▸ What to produce: Update the listing from its first line through the line with "Thyroid Supplements: The", swapping "Discuss" for "Comment" and leaving everything else the same. Give back only those lines.
═══ Data section ═══
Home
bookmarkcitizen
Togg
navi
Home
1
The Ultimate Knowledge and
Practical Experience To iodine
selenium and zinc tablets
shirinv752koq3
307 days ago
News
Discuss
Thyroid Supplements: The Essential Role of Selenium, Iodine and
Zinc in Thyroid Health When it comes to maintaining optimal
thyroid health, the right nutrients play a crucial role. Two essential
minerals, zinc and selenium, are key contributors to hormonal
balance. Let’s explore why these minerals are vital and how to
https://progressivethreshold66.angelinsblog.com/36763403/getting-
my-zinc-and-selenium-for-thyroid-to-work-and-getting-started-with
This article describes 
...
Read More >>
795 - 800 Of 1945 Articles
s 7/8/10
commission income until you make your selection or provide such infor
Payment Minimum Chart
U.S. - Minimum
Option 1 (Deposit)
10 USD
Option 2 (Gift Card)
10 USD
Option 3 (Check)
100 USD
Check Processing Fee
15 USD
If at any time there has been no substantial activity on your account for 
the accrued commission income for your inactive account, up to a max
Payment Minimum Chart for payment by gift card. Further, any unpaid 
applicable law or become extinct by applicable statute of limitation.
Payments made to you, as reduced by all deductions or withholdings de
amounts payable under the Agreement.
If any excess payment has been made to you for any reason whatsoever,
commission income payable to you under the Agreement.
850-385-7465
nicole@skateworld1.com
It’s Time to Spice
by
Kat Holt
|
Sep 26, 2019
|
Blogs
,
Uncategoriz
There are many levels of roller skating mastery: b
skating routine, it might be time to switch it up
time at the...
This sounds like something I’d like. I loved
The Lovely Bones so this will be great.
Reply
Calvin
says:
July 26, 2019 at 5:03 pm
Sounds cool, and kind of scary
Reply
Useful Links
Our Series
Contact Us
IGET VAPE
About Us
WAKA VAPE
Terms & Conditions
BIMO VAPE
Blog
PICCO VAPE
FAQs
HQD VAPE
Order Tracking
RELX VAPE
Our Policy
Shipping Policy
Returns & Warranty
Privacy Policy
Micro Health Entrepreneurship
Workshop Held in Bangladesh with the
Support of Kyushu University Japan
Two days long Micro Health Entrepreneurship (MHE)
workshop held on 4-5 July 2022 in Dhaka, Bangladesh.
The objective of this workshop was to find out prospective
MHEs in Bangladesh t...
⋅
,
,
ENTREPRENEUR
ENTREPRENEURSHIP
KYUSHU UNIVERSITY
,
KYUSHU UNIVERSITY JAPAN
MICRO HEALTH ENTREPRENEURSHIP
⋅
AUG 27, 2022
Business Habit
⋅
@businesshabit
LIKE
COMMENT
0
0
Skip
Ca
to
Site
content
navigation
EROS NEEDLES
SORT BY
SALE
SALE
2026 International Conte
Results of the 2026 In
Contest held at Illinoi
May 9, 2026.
═══
▸ Written solution:
Home
bookmarkcitizen
Togg
navi
Home
1
The Ultimate Knowledge and
Practical Experience To iodine
selenium and zinc tablets
shirinv752koq3
307 days ago
News
Comment
Thyroid Supplements: The Essential Role of Selenium, Iodine and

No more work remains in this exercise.